Because Alice had been quiet during dinner and was still obviously irked that her spontaneous plans had been thwarted, Jacqui wasn’t able to work up a smile in response to Mitch’s half-teasing tone. “I hope not. But if she is, I hope her mother agrees with us.”

“From what I’ve heard of her, she would. She’s a long-distance parent, but Meagan said she’s made it a point to back up Seth in whatever decisions he makes on Alice’s behalf. At least in front of Alice. Seth and Colleen discuss her in private calls so they can present a united front to her.”

Jacqui was already aware of that, of course, being a household insider, but she merely nodded. “I only met Colleen once, when she was in the state for a brief visit with Alice and her parents at Christmas, but it was obvious she loves Alice very much. She was very pleasant to me when she picked up Alice to take her to Heber Springs, where Colleen’s parents live.”

Colleen was tall, strikingly attractive, expensively fashionable. Although she had grown up in Arkansas, no traces of the South remained in her speech patterns— Jacqui would bet that had been a deliberate effort on Colleen’s behalf. Rather than the slight drawl Jacqui had grown accustomed to hearing during the two years she’d lived in Little Rock, Colleen spoke rapidly, enunciating each syllable clearly. Her manner was courteous but somewhat brusque, hinting that her time was too valuable to waste on trivialities.

Jacqui supposed some people would be intimidated by the attorney, although she hadn’t been. To her credit, Colleen hadn’t been dismissive of her ex-husband’s housekeeper, but instead had thanked her nicely for doing such a good job watching out for Alice when the other adults were occupied with their careers.

Seth’s second wife was also a successful career woman, but other than that Meagan and Colleen cou

ldn’t be more different. Whereas Colleen was obsessed with career, Meagan’s priority was family. The family she’d made with Seth and Alice, and the one in which she’d grown up, including her widowed mother and two younger siblings. Often she referred to Jacqui as a part of the family, a generous gesture that Jacqui appreciated even as she continually reminded herself that she was merely the housekeeper. If she were to fall and injure herself so that she was no longer able to fill the position, as had happened to the older woman who worked for Seth previously, they would hire someone to replace her, just as Jacqui had replaced Nina.

“Jacqui? Where have you drifted off to?”

She blinked up at Mitch, who was standing by the dishwasher and looking at her quizzically. Hastily placing the dish in her hand on the rack, she shook her head. “Sorry.

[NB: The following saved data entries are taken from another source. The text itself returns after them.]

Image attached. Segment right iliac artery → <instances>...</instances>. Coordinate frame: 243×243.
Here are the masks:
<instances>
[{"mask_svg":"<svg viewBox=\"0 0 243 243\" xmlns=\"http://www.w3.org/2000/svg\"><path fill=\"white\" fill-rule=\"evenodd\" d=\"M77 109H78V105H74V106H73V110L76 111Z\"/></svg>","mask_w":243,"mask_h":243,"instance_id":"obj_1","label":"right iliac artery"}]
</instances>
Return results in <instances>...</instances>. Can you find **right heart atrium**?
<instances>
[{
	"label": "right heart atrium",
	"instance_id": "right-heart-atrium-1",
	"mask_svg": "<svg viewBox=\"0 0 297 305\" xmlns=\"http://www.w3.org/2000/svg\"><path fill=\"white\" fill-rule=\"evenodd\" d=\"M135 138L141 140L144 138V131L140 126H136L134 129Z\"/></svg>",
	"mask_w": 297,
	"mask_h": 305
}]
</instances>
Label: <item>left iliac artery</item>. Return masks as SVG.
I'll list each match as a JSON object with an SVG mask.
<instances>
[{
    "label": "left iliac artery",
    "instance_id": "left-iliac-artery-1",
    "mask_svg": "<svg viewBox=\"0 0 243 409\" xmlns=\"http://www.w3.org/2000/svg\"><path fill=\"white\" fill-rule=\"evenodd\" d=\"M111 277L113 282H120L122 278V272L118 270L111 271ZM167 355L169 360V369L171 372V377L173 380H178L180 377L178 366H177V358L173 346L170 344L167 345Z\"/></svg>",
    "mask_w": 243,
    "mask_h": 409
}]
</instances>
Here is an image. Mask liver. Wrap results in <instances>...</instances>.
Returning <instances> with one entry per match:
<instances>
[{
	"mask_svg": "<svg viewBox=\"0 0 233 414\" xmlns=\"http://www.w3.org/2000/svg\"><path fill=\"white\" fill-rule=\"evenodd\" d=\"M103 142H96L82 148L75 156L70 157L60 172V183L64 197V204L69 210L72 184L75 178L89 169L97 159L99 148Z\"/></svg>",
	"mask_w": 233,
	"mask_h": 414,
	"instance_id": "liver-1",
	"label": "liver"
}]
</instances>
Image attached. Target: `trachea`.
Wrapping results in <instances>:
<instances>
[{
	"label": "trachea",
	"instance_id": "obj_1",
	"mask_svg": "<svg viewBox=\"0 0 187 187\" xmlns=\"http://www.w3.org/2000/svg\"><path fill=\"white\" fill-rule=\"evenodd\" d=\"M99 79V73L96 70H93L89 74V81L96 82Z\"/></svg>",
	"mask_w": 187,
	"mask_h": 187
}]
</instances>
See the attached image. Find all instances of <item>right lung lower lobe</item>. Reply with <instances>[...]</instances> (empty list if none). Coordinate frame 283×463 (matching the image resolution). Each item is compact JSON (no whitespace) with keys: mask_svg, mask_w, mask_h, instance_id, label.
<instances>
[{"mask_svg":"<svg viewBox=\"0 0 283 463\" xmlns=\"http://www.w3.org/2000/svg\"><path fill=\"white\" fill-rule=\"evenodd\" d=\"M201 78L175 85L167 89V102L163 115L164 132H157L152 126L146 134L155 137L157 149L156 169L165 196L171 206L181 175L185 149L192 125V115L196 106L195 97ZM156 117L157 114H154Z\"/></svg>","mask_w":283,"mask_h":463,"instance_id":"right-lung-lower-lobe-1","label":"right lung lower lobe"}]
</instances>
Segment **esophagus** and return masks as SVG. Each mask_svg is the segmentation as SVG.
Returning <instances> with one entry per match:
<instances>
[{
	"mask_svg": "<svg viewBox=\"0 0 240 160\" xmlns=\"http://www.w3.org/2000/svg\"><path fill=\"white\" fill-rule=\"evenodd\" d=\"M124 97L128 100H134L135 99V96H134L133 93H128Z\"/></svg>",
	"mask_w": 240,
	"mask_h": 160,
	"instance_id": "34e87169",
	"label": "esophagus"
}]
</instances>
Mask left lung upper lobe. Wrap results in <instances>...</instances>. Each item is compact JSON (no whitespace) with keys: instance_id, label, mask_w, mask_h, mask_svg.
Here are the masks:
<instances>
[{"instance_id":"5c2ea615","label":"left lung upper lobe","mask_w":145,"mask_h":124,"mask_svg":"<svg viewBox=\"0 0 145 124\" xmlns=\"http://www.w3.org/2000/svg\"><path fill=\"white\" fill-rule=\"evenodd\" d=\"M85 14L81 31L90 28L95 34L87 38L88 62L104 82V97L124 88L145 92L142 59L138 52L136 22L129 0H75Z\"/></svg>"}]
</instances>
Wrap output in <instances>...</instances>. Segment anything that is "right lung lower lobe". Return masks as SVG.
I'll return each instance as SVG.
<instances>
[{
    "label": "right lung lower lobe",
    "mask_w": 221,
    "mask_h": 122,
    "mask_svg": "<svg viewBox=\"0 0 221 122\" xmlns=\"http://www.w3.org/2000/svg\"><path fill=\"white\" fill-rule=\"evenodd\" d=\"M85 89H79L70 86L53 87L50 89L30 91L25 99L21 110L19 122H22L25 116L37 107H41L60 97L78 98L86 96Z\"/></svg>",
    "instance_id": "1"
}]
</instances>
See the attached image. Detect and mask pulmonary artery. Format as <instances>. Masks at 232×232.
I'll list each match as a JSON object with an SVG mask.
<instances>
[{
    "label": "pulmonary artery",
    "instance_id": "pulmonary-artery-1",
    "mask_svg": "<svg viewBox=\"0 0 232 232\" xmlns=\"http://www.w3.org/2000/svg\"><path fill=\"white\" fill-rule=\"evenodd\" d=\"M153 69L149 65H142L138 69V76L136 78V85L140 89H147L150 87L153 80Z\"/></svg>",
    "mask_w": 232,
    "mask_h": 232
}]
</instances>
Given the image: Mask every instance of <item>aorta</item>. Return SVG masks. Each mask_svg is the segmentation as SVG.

I was just thinking about that little tiff with Alice. I’ve been lucky until this point, I guess. She’s been absolutely no trouble at all every time I’ve watched her.”

He shrugged. “If one quarrel and a chilly dinner are the worst you encounter, then you’re lucky. I remember some of Madison’s teen dramas. My folks were ready to lock her in the cellar a few times, I think. Guess it’s a good thing we didn’t actually have a cellar.”

She smiled perfunctorily. “I guess every teen, no matter how generally well-behaved, hates hearing the word ‘no.’”

He chuckled. “Oh, yeah. Didn’t you have your share of teen rebellion when you were that age?”

Jacqui had rebelled every time her father had uprooted the family and drifted to another town where she and Olivia would be enrolled in yet another new school. Not that it had done her any good. Every time they’d moved, her parents had promised it would be the last time. They’d advised her to make the best of the life they led, to make new friends and experience new things—and to take care of her little sister while Mom and Dad were out doing odd jobs to support them.